Perrin v. Granger

30 Vt. 595 | Vt. | 1858

*598The opinion of the court was delivered by

Bennett, J.

We think the defendants can not succeed in their defence. It seems that in 1836, an association was formed in Randolph, under the act of 1797, for the purpose of building a meeting house, and that Lebbeus Edgerton, the intestate, was one of the association. The defence rests upon the ground of a sale of the pew for the non-payment of an assessment or tax upon it, and the legality of the sale is involved in the defence.

On the 12th of April, 1853, the association voted to tax the owners of the several pews, to defray the expense of certain repairs of the house, after applying such subscriptions as might be obtained, and in December of the same year, they passed a further vote to raise money to pay the debts of the association, and make further repairs of the house, and this tax was to be at the disposal of the prudential committee. The defendants must justify the sale under one of these votes, if at all; but we think they can not succeed with their justification.

There is no power given to make a sale, or a forfeiture of the shares or rights of the pew holders, for the non-payment of assessments, but what emanates from the articles of association.

The statute* simply confers upon the association the power to provide for such sale or forfeiture, and the only article in their constitution, bearing upon this subject, is the 11th.

That article provides that the proprietors may, at a meeting called for that purpose, tax themselves to raise money to repair their house when necessary; but to pass such a vote requires a two-thirds vote of all the proprietors present.
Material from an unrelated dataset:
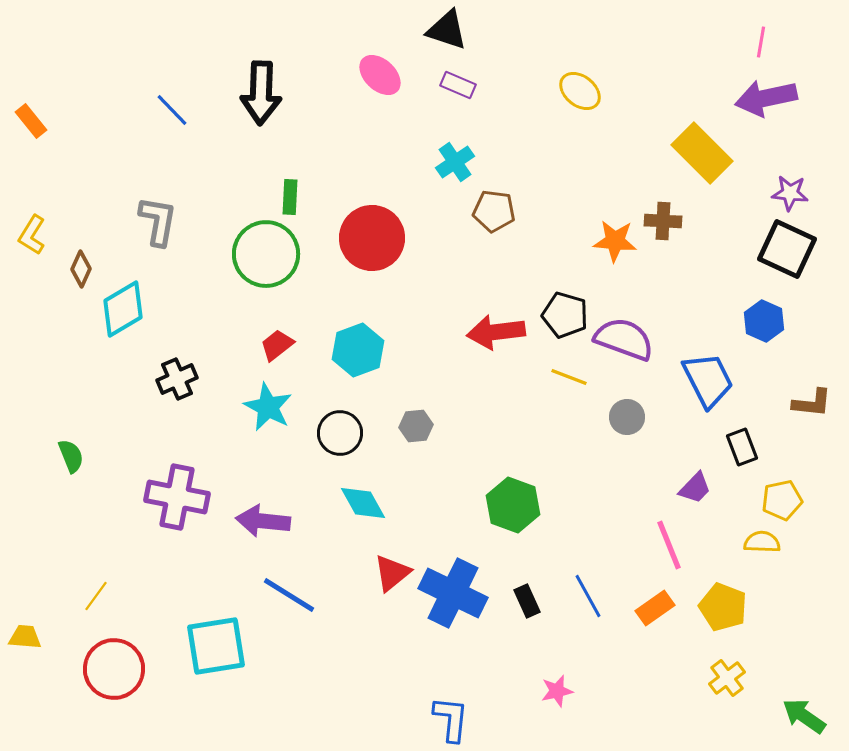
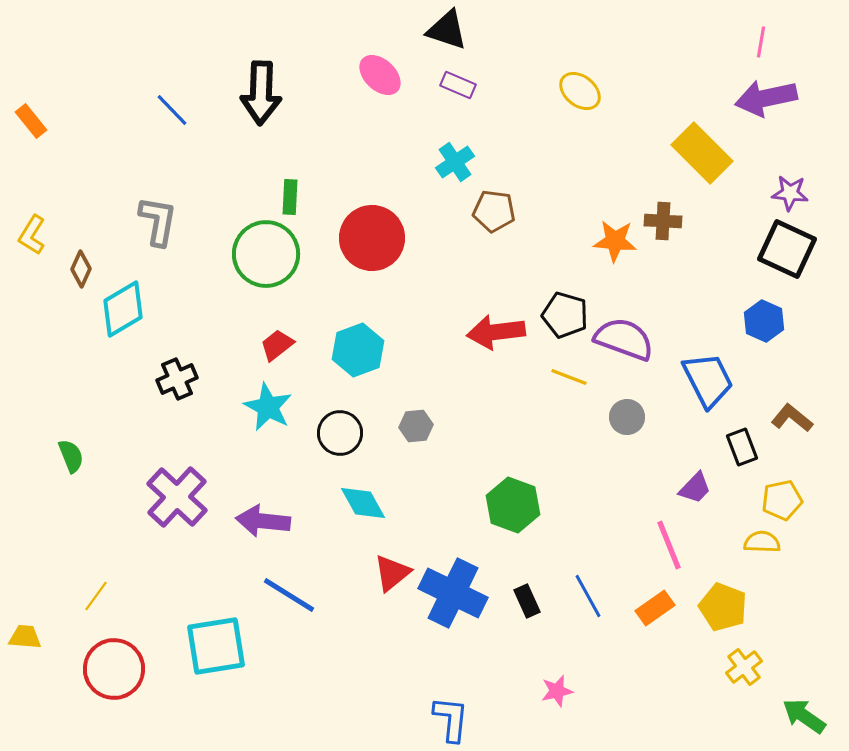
brown L-shape at (812, 403): moved 20 px left, 15 px down; rotated 147 degrees counterclockwise
purple cross at (177, 497): rotated 32 degrees clockwise
yellow cross at (727, 678): moved 17 px right, 11 px up
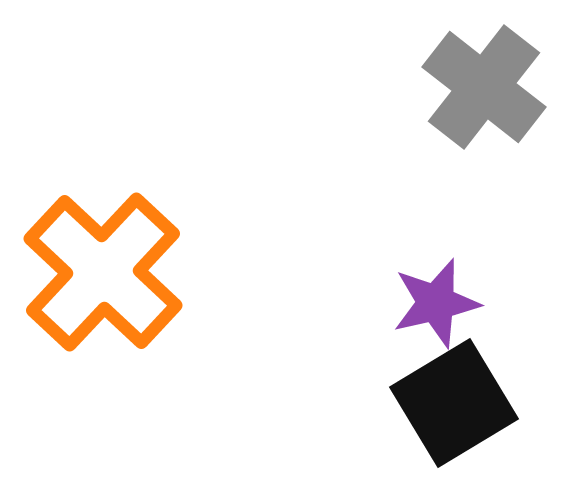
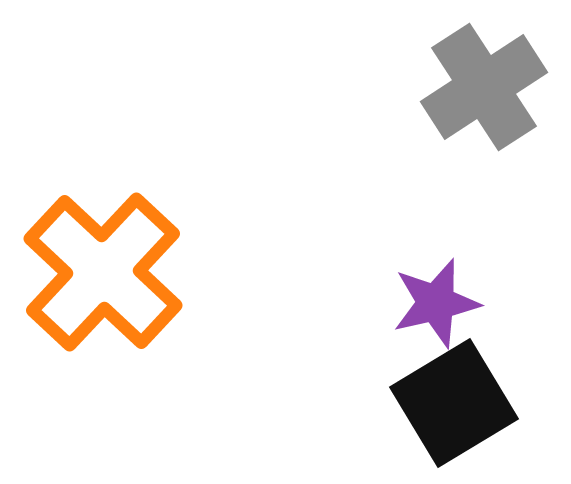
gray cross: rotated 19 degrees clockwise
We apprehend this article in the constitution only contemplated a tax personally upon the pew holders. If its object had been to give a power to assess the pews, they would doubtless have provided a mode for selling or forfeiting them, for the non-payment of assessments. The statute expressly gives to the association power to provide for such an event. The vote of April 12th, 1853, was to tax the owners of the pews, and not to make an assessment upon the pews themselves, while that of December, of the same year, was simply a vote to raise money, not to exceed one hundred and seventy-five dollars, to pay the debts of the society, and make further repairs of the house.

*599■ This vote does not indicate the manner in which the money is to be raised, and neither of the votes appeal’s to have been passed by a two-thirds vote, and that fact we can not assume.

No basis is given in any of the proceedings, for making an assessment on the pews, and none for enforcing a payment by a sale or forfeiture of them.

No question seems to have been made in the county court as to the plaintiff’s right, as administrator, to maintain this action, and though it would seem as if he was the only person who could have the right, yet, we do not pass upon this question. We are well satisfied that the justification set up on trial in the county court, was not made, and that there was nothing in the case to justify the sale and the subsequent proceedings, and that there was error in the county court in sustaining them.

Judgment reversed and cause remanded.

Comp. Stat. p. 500, sec. 8, and p. 501, sec. 12.